• [WHAT TO WORK ON]:
**1)** Summarize the text about the band Nightwing in two sentences.
**2)** Continue the text about the band Nightwing from the point where it ends.

═══ TEXT ═══

- Also known as: Gordon Rowley and Friends (1978–1980)
- Origin: United Kingdom
- Genres: Heavy metal, rock
- Years active: 1978–1987; 1996–present
- Label: Timeline Records
- Members: Steve Bartley Barrie Roberts Kerry Beswick Tony Reid Gordon Rowley Eric Percival Glynn Porrino
- Past members: Alec Johnson Kenny Beswick Seán Pugh Berington Van Campen Dave Tattum Paul Elson Eric Percival David Evans John Mylett Kenny Newton Max Bacon
- Website: http://www.nightwing.uk.com/

= Nightwing (band) =

British rock band

Nightwing is a British rock band, originally formed in 1978 as "Gordon and Friends" by bassist Gordon Rowley (formerly of Strife), keyboardist Kenny Newton, and guitarist Eric Bert Percival. The original line-up was Gordon Rowley, Eric Percival, Kenny Newton and Paul Ellson.

The band's line-up changed fairly consistently since its inception and, at one point, included vocalist Max Bacon (pre-Bronz), who would go on to be in the supergroup GTR and Dave Evans (formerly of the band Days of Grace and not to be confused with the first AC/DC singer of the same name). Some of the band's longer-lasting members include founding members Rowley, Newton and guitarists Alec Johnson and Glynn Porrino and drummer Steve Bartley. Seán Pugh joined the band temporarily as a second keyboard player and vocalist on some dates in the North West leg of the Something in the Air era, including Liverpool Royal Court and Blackpool. However, the experiment was abandoned due to Kenny Newton's reticence to share duties.

═══ SUPPLIED DATA ═══

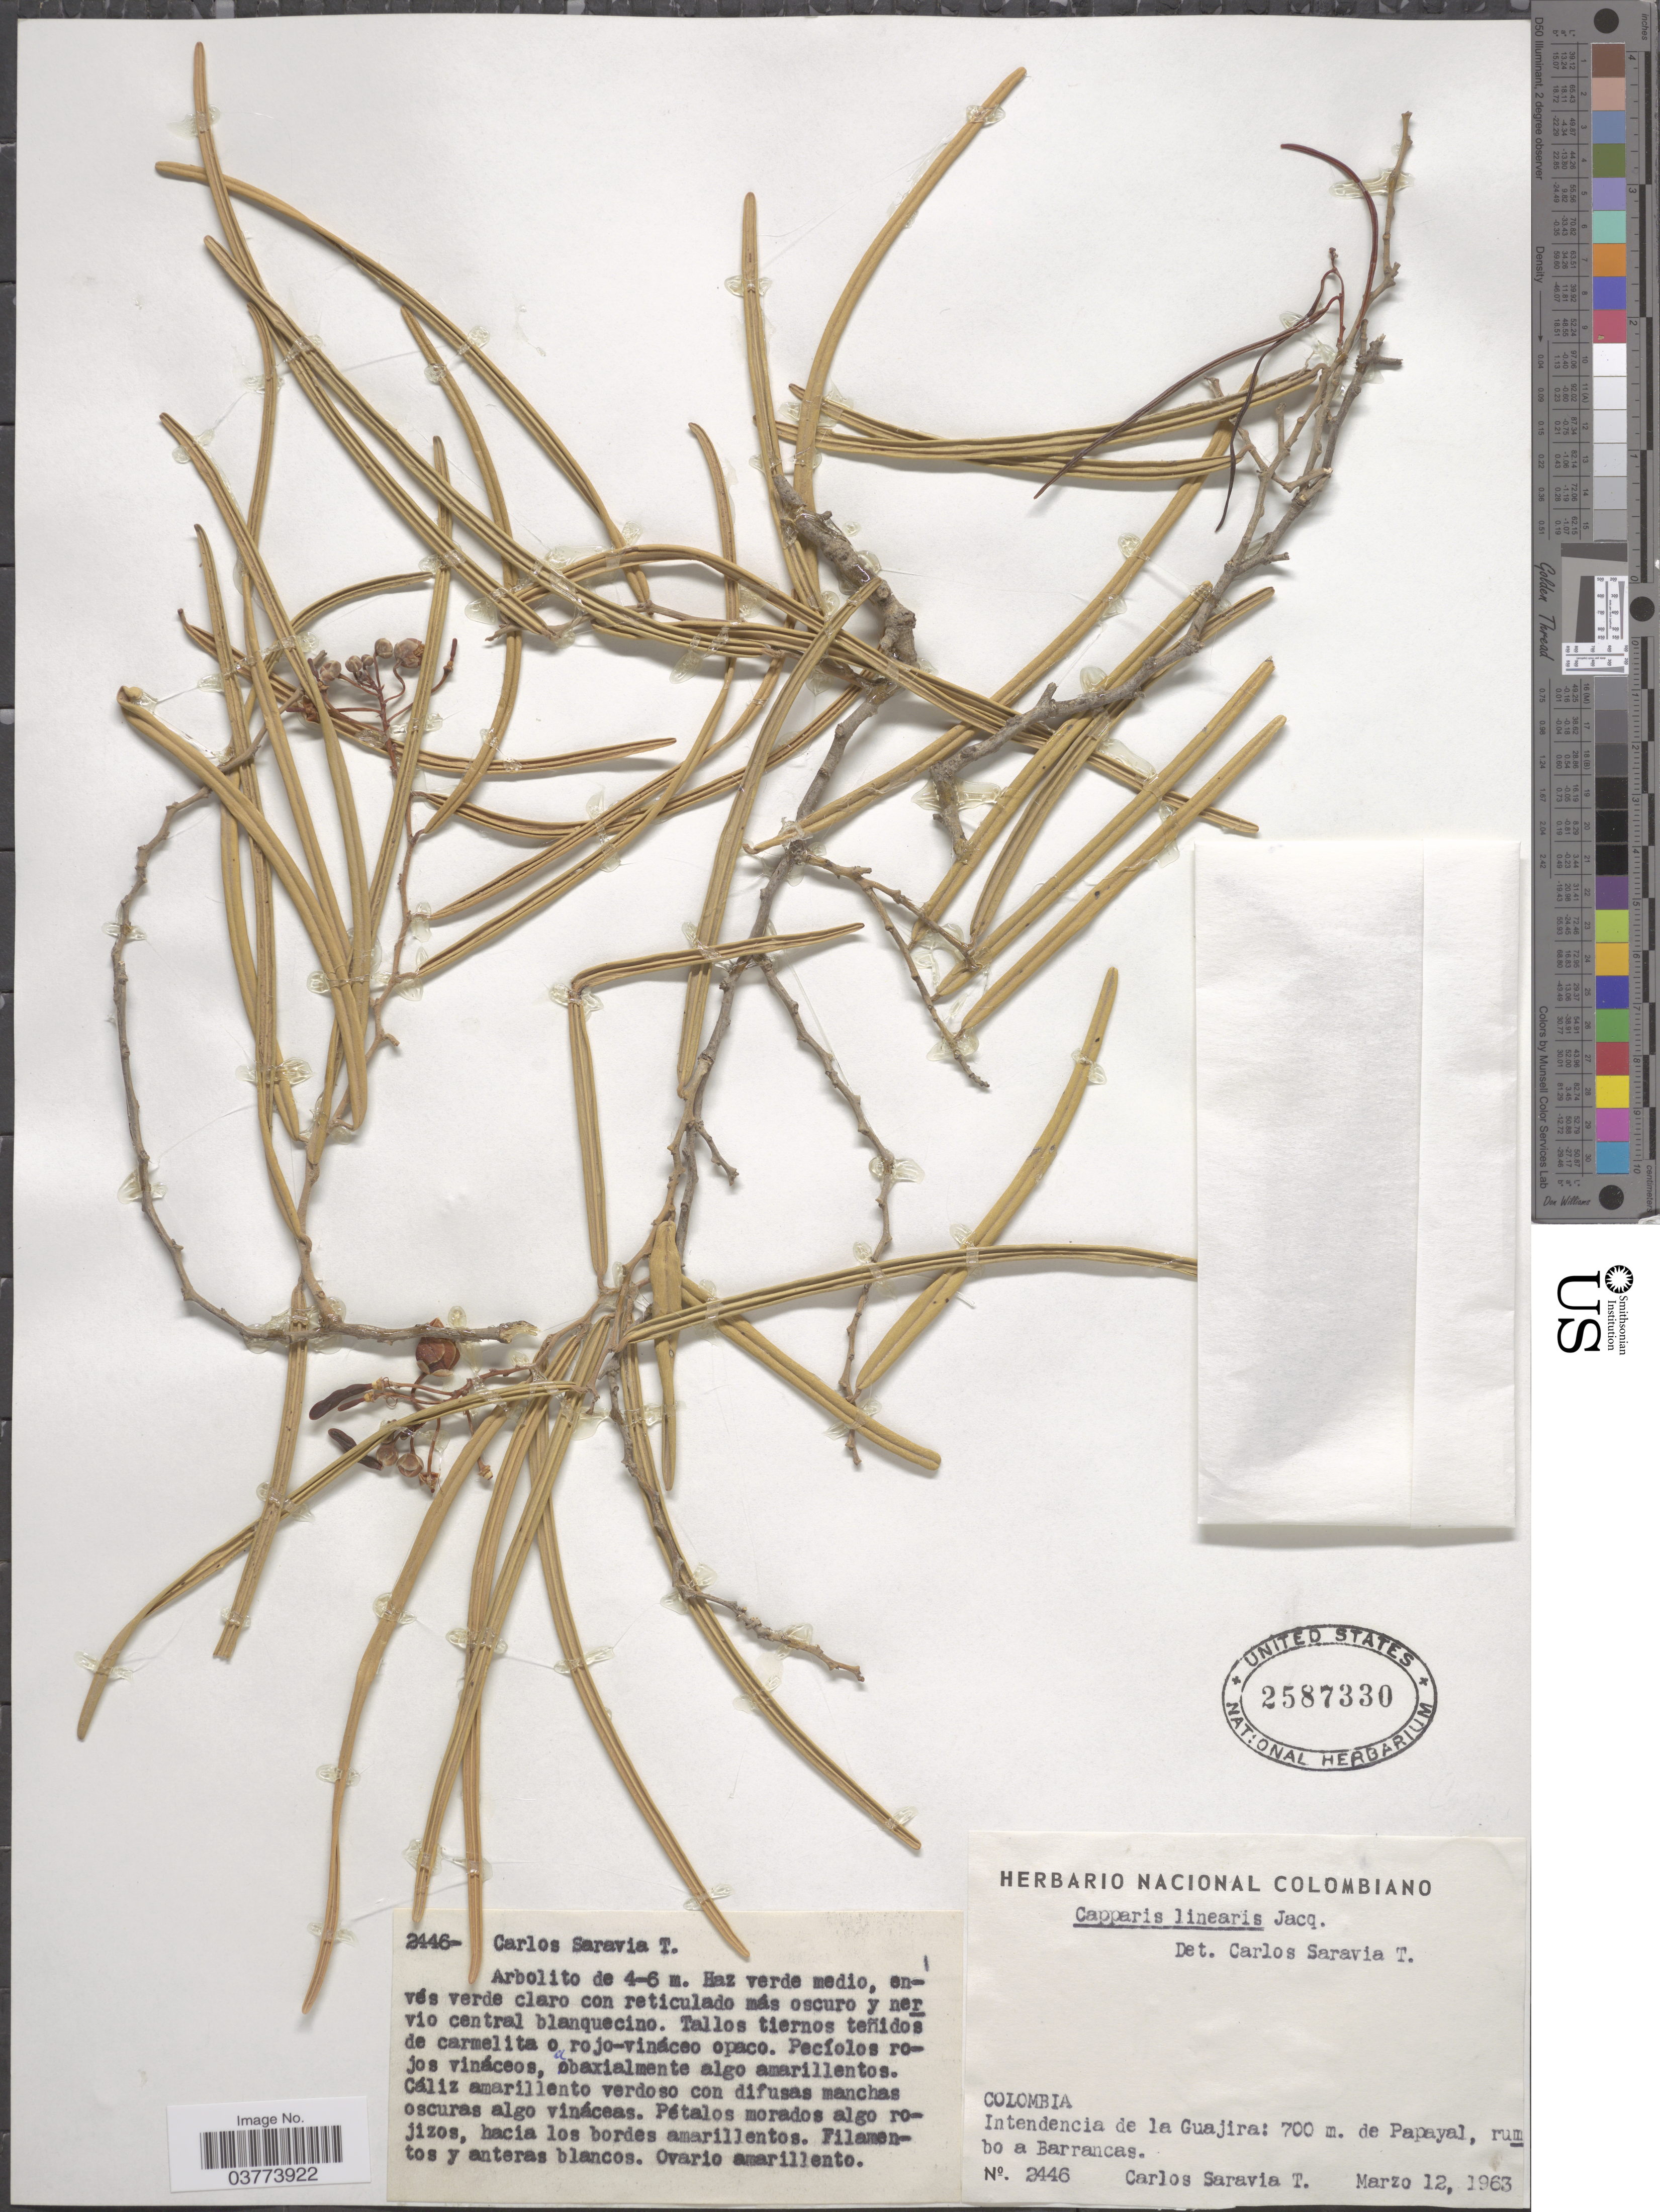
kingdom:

═══

• [RESPONSES BY TASK]:
**1)** Nightwing is a British rock band that bassist Gordon Rowley, keyboardist Kenny Newton and guitarist Eric Bert Percival formed in 1978 as "Gordon and Friends." Its line-up changed fairly consistently and at one point included vocalist Max Bacon, while an attempt to add Seán Pugh as a second keyboard player and vocalist was abandoned because of Kenny Newton's reticence to share duties.

**2)**
Nightwing disbanded in 1987, with Rowley and long-time drummer Steve Bartley moving on to a short-lived band called Razorback (not to be confused with Razorback) before re-forming in the 1990s. Their most recent album, 8472, was released in 2008 by Timeline Records and the band continues to tour.

==Formation, Something In The Air and Black Summer==
Nightwing was formed when Gordon Rowley wanted to return to music, having left Strife due to a heart attack. Gordon had done some session work between leaving Strife, also turning down a spot in Rainbow in favor of forming his own band. This led to the formation of Nightwing, with keyboard player Kenny Newton, guitarist Eric Percival, and guitarist Alec Johnson as the core early line-up. With a variety of session drummers, including Paul Ellson, Steve Bartley, and John Mylett joining Rowley, Newton, Percival, and Johnson, Something in the Air was released in 1981, with "Barrel of Pain" by Graham Nash released as a single. For the tour and the following album, Black Summer, Steve Bartley became the full-time drummer for the band, the group playing Reading Festival and supporting Gillan.

In 1982, the line-up of Rowley, Newton, Johnson, and Bartley recorded and released Black Summer, which did particularly well in Eastern Europe, where the band would do an extensive tour.

==Max Bacon, Stand Up and Be Counted and My Kingdom Come==
For their third album, Nightwing incorporated a lead vocalist into their line-up, vocal duties previously being shared predominantly between Rowley and Newton. Max Bacon joined the band in 1983 and Nightwing released Stand Up and Be Counted, from which "Treading Water" was released as a single.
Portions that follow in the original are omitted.